Julie Ihamaki’s first encounter with Catherine Clothier, a social worker at Mackenzie Health, happened by accident.
It was February 2013 and her father was in the Intensive Care Unit (ICU) on the fifth floor. Julie and her mother were feeling overwhelmed. She stepped out of his room, stood there for a moment and began to cry.
“I didn’t know what to do. My mom didn’t know what to do,” Julie said. “Then Catherine just appeared, out of nowhere, and said the right things.”
Her father, William Bell, former Richmond Hill mayor, had slipped on his driveway and broken his arm and hip. He was admitted to Mackenzie Richmond Hill Hospital for his injuries and to receive physiotherapy. On the third day, the physician caring for Mr. Bell recommended he be moved to the ICU. Mr. Bell, who had chronic kidney disease, could be more closely monitored there. Catherine would become Julie’s touchpoint.
“I didn’t always seek her out to talk but I always looked for her when I visited,” Julie said. “I was comforted by the fact she was there.”
Catherine provided a calming and supportive presence. As part of her father’s health care team, Catherine attended rounds and understood the particular details of Mr. Bell’s case.
“She was on every round, talking to the doctors,” Julie said. “She knew what was happening, so I didn’t have to explain. If I needed to talk to her, I didn’t have to start from scratch.”
As Julie and her family became familiar with the rhythms of the unit, they remained hopeful Mr. Bell would eventually return home. However, as his health began to deteriorate, Julie broached the subject of end-of-life care. Julie, her mother, sister and uncle met with Catherine and Dr. Aviv Gladman to ensure her father’s end-of-life requests were met.
“Dr. Gladman and Catherine were fantastic in their description of what would happen, how it would happen and how we could be involved.”
The family set up vigil and remained at his bedside. Mr. Bell passed away four days later.
The Bell family is deeply grateful for the support they received at Mackenzie Health during the seven months Mr. Bell spent at the hospital. Their gratitude led them to create the William F. Bell Bursary for nurses and allied health care professionals working in the ICU.
“It seemed appropriate to honour him in the place where he passed, among family, friends and within the community,” said Julie. “The experience we had was unusual and sad and long and trying. However, the nurses, doctors, technicians, therapists, chaplain, social workers, volunteers and even the cleaning staff were amazing – we were lucky to have their care, compassion and understanding.”
Catherine Clothier is one of 28 social workers at Mackenzie Health providing compassionate and practical support to patients and their families.
According to Elise Devlin, professional practice leader and social worker, “This is the role we play, we get deeply involved to ensure our patients’ needs are met.”
Anne Li, a social worker in the Nick and Rosanne Cortellucci Family Emergency, listens to patients when they are at their most vulnerable. She aspires to do the seemingly impossible: soften for the family what is a devastating event.
“I see so many situations. There are patients who have just had a stroke, ones who have just learned their cancer has spread to another part of their body or those who have been a victim in a car accident,” Li said. “Things happen so unexpectedly and families have a difficult time coping.”

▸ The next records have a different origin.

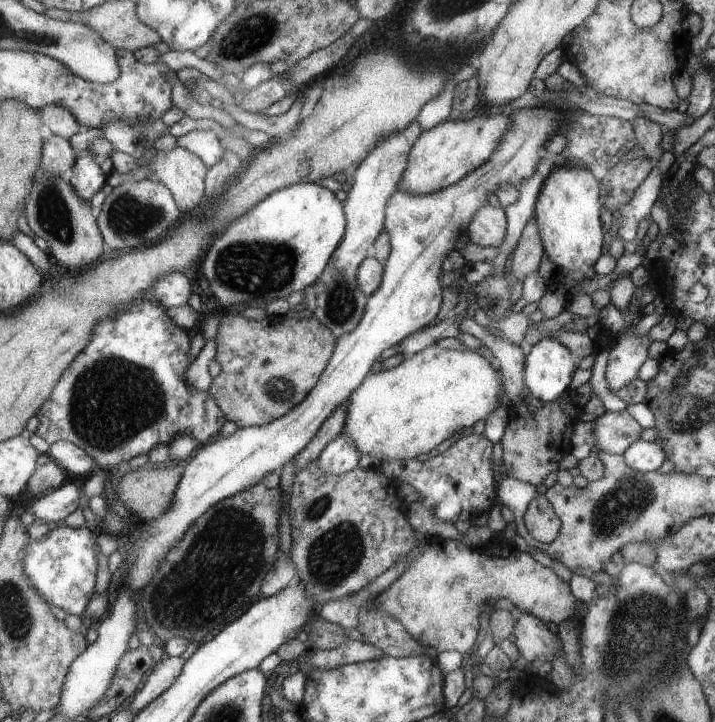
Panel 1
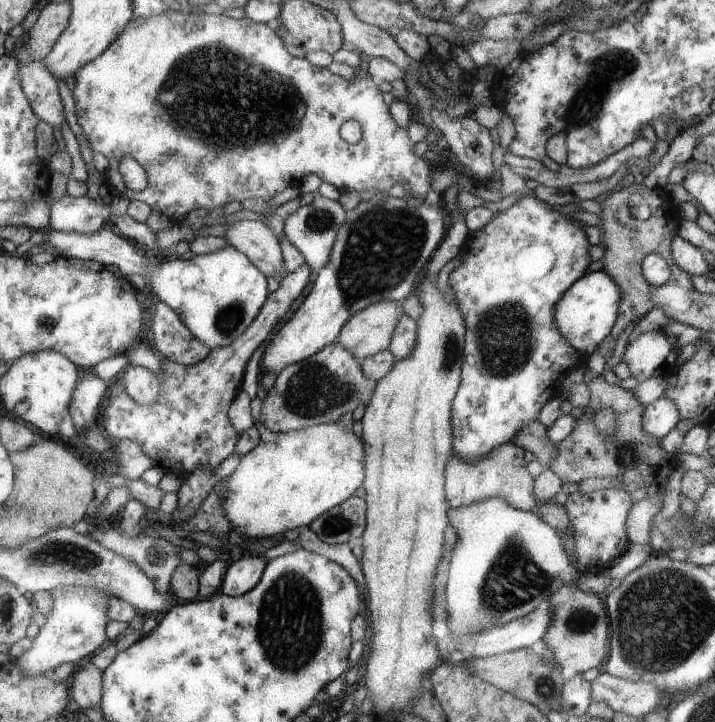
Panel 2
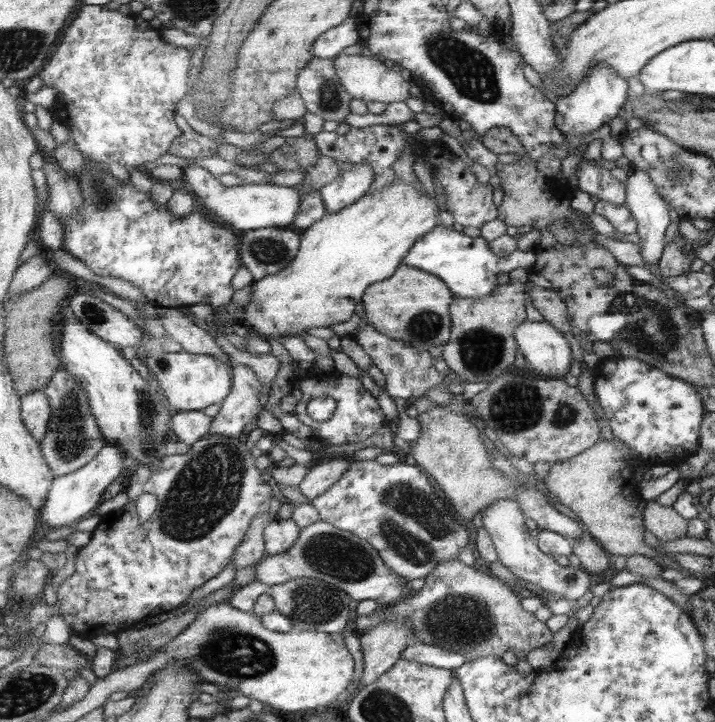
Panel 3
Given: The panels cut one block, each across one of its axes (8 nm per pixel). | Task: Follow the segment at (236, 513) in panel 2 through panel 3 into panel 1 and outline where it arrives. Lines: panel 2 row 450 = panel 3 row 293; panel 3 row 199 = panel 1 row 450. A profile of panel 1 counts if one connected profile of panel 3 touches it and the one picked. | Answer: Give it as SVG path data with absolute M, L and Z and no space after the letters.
M431 346L415 356L407 356L405 364L389 372L379 372L367 376L367 380L351 396L349 420L345 426L345 436L353 440L363 454L373 454L381 462L395 460L415 460L423 452L433 452L437 444L461 432L463 428L473 428L479 420L487 420L497 408L501 408L501 396L505 398L505 382L501 368L481 356L475 350L445 350Z

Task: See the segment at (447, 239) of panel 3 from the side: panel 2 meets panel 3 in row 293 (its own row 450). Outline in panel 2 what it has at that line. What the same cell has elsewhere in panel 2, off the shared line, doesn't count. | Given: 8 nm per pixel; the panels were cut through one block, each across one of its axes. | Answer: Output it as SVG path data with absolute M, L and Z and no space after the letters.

Being present for them right away, from the beginning, helps Anne assess what the family needs. Elise believes she leads a team of problem solvers who often help patients and their families make decisions they are unable to make themselves.
“I can link them to the right resources,” Anne said. “This includes housing for the homeless, home care for people who cannot return home and financial resources for those unable to work. I help them find the community services they need.”
As professional practice leader, Elise provides support to programs and committees throughout the hospital. If a nurse or staff member senses there is a problem, they often contact her.
“Generally when we get involved, we learn the patient’s and their family’s story. For instance, the family of an ill patient may be reluctant to make decisions about the patient’s care, or seem uninvolved. The health care team always works in partnership with the patient and their family.”
Talking to the family provides insight into their history and dynamics, which may include complex psycho-social factors and stressors such as family violence, financial constraints or caregiver burnout. It is the role of the social worker to respect privacy, remain non-judgmental and support the team by sharing information about strained relationships and environmental stresses.”
Despite dealing with a myriad of unanticipated challenges every day, Elise is remarkably upbeat. She credits her compassionate, resourceful and close-knit team who are always there to support each other. Together, they help see patients and families through what can be the most difficult time in their lives.
She is proud of her extraordinary team.